ENTRIES SUPPLIED Block Start
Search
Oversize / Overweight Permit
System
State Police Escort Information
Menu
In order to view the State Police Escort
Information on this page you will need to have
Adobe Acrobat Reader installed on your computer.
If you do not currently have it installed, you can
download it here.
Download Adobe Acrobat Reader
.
ENTRIES SUPPLIED Block End
HOW TO COMPLETE THIS TASK: Which lines of the data contain the word "installed"? Copy each one.

EXERCISE SOLUTION:
Adobe Acrobat Reader installed on your computer.
If you do not currently have it installed, you can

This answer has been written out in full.